SINGAPORE - From Dec 2, members of the public will be able to register their phone numbers with a national database, which will allow them to opt out of receiving unsolicited pitches from telemarketers.
This comes a full month before the Do-Not-Call (DNC) registry takes effect when it is launched on Jan 2 next year.
From Jan 2, businesses will have to check with the registry before doing any telemarketing using voice calls, SMSes or faxes. This will also apply to freelancers as well as real-estate and insurance agents.
The registry will be administered by the newly formed Personal Data Protection Commission, which announced the registration date and details at a media briefing yesterday.
However, businesses can still contact individuals who have given them their clear and unambiguous consent to do so, such as by checking off such clauses on lucky-draw forms.
This will take precedence over their DNC-registry listing.
Individuals will be able to put their Singapore phone numbers into the DNC registry via three methods - a website, SMS and phone call (see sidebar). Registration is free and will not expire.
They can also choose whether to refuse phone calls, or SMSes, or faxes, or a combination of these options.
The registry will also cover instant messaging services like WhatsApp and Viber.

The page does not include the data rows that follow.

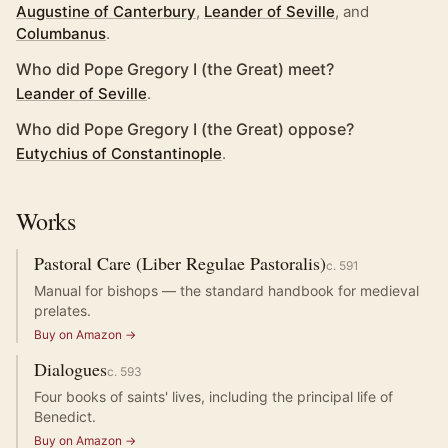
Augustine of Canterbury
,
Leander of Seville
, and
Columbanus
.
Who did Pope Gregory I (the Great) meet?
Leander of Seville
.
Who did Pope Gregory I (the Great) oppose?
Eutychius of Constantinople
.
Works
Pastoral Care (Liber Regulae Pastoralis)
c.
591
Manual for bishops — the standard handbook for medieval
prelates.
Buy on Amazon →
Dialogues
c.
593
Four books of saints' lives, including the principal life of
Benedict.
Buy on Amazon →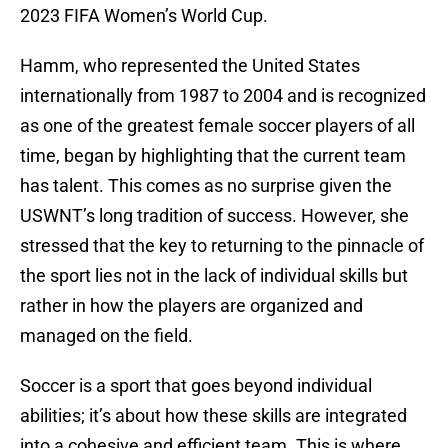
2023 FIFA Women’s World Cup.
Hamm, who represented the United States
internationally from 1987 to 2004 and is recognized
as one of the greatest female soccer players of all
time, began by highlighting that the current team
has talent. This comes as no surprise given the
USWNT’s long tradition of success. However, she
stressed that the key to returning to the pinnacle of
the sport lies not in the lack of individual skills but
rather in how the players are organized and
managed on the field.
Soccer is a sport that goes beyond individual
abilities; it’s about how these skills are integrated
into a cohesive and efficient team. This is where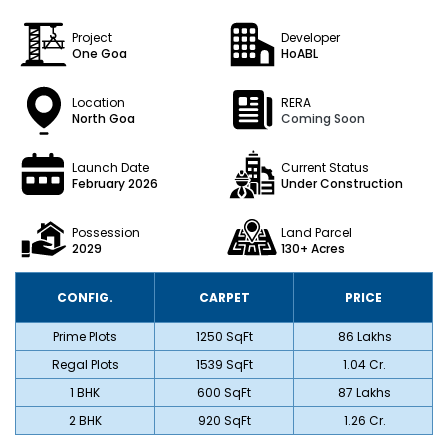
Project
Developer
One Goa
HoABL
Location
RERA
North Goa
Coming Soon
Launch Date
Current Status
February 2026
Under Construction
Possession
Land Parcel
2029
130+
Acres
CONFIG.
CARPET
PRICE
Prime Plots
1250 SqFt
₹ 86 Lakhs
Regal Plots
1539 SqFt
₹ 1.04 Cr.
1 BHK
600 SqFt
₹ 87 Lakhs
2 BHK
920 SqFt
₹ 1.26 Cr.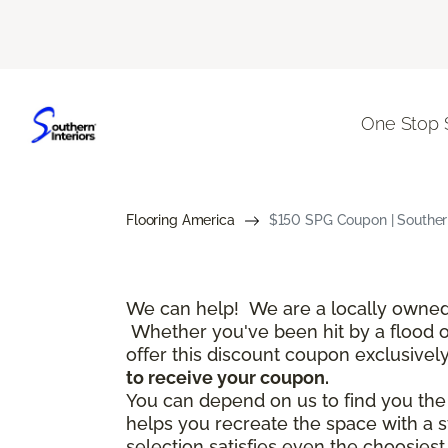
One Stop 
Flooring America
$150 SPG Coupon | Southern
We can help! We are a locally owned 
Whether you've been hit by a flood or 
offer this discount coupon exclusivel
to receive your coupon.
You can depend on us to find you the f
helps you recreate the space with a s
selection satisfies even the choosies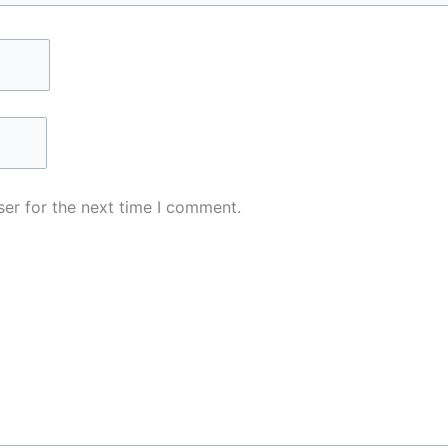
er for the next time I comment.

Still, individuals who register with the DNC registry can expect unwanted sales pitches to cease completely only after 30 days.
This is because phone numbers or lists submitted by companies for checking with the registry will be valid for 30 days.
New phone numbers added to the registry may not be reflected until the next time a company updates its lists.
To help businesses adjust, the validity period of vetted phone numbers or lists during the initial six months of the DNC registry's launch will be 60 days.
Businesses will also be able to set up an account with the DNC registry from Dec 2.
They will be able to submit the phone numbers of their potential customers for checking against the database from Jan 2.
The DNC registry is established under the Personal Data Protection Act. Organisations which flout DNC provisions can be fined up to $10,000 for each offence.